Maintenant, je veux conclure. J’ai, je peux le dire, évité le pouvoir de mon mieux pendant une assez longue suite d’années. Je l’exerce aujourd’hui dans des conditions qui ne peuvent guère faire envie à personne, et vous savez, moi, quand je dis cela, c’est vrai !

J’ai deux devoirs à remplir : un devoir à remplir envers le Parti dont je suis le délégué au Gouvernement, et j’ai, comme chef de Gouvernement, à remplir un devoir vis-à-vis de la collectivité nationale envers laquelle, nous, Parti, nous avons contracté des obligations.

Le jour où je ne pourrais plus concilier ces deux devoirs, le jour où je ne pourrais plus, sans manquer à ma solidarité disciplinée à l’égard de mon Parti, pourvoir aux grands intérêts nationaux dont j’ai la charge, ce jour-là, le pouvoir pour moi deviendrait impossible.
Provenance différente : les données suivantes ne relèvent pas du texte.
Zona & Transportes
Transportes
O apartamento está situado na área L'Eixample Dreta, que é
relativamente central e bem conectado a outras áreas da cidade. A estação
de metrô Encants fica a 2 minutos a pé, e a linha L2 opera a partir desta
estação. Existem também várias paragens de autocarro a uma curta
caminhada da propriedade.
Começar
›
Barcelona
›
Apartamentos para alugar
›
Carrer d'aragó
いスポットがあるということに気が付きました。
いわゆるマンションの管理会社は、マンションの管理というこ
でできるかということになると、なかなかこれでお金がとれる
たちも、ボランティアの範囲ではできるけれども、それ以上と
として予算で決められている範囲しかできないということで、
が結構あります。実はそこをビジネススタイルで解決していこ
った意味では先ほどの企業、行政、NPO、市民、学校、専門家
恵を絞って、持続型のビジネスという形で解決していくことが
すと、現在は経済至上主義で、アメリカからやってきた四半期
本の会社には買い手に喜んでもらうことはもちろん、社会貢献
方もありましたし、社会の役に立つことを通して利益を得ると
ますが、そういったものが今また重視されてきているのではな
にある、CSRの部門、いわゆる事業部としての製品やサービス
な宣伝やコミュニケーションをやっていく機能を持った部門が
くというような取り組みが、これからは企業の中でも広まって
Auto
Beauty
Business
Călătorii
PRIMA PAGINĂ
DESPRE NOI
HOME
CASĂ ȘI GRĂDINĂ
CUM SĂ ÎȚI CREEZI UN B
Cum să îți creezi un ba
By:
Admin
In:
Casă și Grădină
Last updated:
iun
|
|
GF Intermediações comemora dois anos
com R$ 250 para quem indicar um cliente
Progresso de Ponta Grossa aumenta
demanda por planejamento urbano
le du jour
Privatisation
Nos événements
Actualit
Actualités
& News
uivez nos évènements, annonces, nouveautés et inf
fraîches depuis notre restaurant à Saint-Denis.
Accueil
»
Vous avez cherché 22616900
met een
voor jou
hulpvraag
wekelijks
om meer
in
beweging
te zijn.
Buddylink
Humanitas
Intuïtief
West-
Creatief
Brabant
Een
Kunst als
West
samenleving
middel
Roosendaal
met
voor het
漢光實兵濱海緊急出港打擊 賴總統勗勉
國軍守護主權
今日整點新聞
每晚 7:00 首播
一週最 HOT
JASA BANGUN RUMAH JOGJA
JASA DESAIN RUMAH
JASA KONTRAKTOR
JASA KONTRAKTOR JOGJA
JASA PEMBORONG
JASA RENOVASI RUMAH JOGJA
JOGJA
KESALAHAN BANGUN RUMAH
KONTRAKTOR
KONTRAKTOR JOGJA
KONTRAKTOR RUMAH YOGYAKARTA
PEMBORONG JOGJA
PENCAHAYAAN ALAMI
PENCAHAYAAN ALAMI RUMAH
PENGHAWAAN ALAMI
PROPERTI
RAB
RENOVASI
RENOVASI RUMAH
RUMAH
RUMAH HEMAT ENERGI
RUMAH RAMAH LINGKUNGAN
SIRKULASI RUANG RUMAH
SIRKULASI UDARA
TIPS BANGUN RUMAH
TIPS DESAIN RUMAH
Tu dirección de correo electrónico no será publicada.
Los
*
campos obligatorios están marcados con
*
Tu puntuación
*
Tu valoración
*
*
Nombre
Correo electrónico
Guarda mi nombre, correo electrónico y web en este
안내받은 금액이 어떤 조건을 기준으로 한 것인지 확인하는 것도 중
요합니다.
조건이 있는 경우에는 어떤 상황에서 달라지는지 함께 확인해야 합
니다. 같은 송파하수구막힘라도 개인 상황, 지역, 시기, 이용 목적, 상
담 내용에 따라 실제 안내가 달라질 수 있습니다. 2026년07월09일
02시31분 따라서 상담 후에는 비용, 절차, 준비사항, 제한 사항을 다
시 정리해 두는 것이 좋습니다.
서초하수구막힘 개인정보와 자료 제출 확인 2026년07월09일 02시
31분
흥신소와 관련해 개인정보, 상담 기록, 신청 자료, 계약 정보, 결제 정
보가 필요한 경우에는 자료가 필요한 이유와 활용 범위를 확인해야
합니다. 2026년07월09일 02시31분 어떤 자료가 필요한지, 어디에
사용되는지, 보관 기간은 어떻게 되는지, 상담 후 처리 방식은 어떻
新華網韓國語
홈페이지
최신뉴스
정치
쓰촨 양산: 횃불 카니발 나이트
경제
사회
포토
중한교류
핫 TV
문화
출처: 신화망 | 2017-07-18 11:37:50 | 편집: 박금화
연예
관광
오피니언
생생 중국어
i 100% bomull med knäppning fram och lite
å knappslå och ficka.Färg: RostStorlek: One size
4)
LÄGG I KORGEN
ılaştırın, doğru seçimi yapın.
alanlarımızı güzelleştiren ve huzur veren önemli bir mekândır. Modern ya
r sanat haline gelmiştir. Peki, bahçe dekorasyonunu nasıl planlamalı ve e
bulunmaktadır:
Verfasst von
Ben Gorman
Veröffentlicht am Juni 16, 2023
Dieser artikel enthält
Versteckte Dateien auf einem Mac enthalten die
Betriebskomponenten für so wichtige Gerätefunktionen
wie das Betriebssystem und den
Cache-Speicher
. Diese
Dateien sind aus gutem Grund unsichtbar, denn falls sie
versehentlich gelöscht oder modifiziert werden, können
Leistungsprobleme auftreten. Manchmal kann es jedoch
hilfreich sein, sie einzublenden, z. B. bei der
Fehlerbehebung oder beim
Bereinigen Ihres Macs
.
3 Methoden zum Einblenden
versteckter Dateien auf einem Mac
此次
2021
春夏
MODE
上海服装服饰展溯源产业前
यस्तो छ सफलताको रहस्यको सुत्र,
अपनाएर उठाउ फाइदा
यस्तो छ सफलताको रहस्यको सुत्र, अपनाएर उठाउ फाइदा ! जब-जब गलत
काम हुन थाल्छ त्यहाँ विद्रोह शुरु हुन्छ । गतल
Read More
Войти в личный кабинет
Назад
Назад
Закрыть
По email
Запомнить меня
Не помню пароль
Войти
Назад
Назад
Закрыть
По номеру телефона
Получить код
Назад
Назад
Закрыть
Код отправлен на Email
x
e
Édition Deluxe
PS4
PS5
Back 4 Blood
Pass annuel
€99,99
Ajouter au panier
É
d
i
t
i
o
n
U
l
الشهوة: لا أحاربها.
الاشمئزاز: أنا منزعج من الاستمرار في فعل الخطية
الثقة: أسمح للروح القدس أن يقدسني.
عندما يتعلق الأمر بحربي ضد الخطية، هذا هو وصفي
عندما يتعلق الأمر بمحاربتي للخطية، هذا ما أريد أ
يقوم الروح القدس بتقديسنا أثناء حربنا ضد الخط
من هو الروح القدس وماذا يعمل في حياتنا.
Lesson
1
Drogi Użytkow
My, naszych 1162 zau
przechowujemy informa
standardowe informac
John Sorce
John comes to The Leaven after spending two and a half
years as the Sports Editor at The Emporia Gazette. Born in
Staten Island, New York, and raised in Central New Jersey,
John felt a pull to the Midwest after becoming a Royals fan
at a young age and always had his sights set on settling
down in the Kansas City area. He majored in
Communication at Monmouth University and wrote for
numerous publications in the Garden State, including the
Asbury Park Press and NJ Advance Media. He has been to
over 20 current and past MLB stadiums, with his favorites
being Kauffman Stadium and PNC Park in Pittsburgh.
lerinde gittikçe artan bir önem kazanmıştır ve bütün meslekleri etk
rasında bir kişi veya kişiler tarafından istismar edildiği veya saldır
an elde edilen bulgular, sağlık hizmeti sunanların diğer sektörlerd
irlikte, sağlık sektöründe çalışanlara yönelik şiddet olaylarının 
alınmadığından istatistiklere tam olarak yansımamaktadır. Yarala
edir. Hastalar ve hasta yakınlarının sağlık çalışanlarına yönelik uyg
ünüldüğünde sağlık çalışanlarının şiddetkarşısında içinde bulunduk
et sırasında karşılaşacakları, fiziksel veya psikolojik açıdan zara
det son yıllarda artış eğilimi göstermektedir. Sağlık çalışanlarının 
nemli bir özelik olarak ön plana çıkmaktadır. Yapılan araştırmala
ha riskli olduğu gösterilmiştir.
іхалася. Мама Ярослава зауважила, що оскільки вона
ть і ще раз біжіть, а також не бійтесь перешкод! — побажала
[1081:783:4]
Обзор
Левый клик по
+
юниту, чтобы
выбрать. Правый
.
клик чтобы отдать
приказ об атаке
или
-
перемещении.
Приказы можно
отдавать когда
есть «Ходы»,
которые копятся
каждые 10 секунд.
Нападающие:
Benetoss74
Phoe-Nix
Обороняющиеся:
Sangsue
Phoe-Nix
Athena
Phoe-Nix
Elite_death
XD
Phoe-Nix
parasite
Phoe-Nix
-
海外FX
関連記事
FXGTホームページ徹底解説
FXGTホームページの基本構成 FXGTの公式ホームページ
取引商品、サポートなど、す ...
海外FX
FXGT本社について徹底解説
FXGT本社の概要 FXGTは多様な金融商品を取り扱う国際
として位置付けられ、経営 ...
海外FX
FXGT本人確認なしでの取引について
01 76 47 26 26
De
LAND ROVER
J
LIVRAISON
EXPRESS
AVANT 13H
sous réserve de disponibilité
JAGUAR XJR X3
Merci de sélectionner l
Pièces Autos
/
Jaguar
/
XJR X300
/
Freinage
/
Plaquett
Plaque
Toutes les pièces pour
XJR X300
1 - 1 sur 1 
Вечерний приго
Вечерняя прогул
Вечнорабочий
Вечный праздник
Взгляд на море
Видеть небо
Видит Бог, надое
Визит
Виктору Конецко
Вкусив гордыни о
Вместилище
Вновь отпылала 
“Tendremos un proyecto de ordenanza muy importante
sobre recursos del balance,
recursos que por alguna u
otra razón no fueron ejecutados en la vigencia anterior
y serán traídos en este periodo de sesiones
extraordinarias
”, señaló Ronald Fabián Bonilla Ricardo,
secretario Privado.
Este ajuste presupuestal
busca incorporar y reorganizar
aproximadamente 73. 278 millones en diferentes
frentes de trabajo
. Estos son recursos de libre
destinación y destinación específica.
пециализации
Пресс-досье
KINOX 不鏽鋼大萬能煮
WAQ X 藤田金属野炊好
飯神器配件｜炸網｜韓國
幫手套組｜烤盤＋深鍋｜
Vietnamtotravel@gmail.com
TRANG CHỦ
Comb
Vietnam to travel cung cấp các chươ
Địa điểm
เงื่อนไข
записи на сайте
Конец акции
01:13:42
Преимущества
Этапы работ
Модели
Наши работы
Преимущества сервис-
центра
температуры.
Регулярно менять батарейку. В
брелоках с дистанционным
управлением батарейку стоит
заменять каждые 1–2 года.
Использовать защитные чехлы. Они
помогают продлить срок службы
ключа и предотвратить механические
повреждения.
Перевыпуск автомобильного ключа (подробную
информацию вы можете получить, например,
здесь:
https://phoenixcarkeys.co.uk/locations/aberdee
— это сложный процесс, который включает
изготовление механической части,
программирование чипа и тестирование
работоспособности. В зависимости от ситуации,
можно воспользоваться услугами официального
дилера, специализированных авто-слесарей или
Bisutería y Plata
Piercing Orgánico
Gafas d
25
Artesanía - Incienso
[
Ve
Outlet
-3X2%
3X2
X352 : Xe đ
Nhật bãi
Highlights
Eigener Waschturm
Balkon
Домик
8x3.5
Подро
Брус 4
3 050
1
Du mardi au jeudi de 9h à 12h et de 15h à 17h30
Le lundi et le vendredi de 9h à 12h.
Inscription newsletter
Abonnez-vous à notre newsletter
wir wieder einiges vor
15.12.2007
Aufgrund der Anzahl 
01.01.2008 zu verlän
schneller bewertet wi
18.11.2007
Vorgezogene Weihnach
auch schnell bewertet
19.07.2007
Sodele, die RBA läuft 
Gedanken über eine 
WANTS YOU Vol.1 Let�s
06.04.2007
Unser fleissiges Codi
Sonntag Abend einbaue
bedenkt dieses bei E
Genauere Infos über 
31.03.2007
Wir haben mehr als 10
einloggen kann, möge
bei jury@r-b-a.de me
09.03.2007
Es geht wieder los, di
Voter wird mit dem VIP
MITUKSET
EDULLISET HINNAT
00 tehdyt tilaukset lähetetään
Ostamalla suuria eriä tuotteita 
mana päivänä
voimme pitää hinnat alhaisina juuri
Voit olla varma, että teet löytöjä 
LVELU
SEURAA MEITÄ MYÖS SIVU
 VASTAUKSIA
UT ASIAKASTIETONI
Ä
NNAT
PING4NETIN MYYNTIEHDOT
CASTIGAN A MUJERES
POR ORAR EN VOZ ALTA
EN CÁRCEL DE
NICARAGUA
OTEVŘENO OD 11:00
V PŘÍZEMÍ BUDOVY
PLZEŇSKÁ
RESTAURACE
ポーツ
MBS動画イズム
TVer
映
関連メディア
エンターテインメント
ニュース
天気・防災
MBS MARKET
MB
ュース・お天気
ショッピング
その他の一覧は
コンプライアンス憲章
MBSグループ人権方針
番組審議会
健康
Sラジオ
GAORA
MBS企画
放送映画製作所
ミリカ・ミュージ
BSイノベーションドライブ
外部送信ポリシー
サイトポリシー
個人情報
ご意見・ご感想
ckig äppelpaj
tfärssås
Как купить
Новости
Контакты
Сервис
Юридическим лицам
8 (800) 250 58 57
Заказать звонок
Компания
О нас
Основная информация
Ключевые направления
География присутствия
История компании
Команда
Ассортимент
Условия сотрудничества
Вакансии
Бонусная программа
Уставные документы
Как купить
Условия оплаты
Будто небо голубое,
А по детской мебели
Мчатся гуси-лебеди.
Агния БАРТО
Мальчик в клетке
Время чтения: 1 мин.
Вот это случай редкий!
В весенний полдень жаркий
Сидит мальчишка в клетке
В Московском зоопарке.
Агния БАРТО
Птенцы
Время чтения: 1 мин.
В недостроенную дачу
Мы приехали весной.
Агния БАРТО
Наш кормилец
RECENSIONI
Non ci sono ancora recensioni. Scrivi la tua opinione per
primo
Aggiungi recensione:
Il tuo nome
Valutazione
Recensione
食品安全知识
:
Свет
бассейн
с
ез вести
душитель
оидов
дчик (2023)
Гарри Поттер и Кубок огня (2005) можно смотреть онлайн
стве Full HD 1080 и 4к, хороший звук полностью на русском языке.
J’ajoute encore quelque chose. Je suis au Gouvernement, non pas à la tête d’un cabinet socialiste, non pas à la tête d’un cabinet prolétarien, mais à la tête d’un Gouvernement de coalition dont le contrat a été formé par le programme commun du Rassemblement Populaire. Le programme de notre Gouvernement est le programme du Front Populaire, déjà exécuté pour une large part dans la direction de la politique quotidienne intérieure ou extérieure.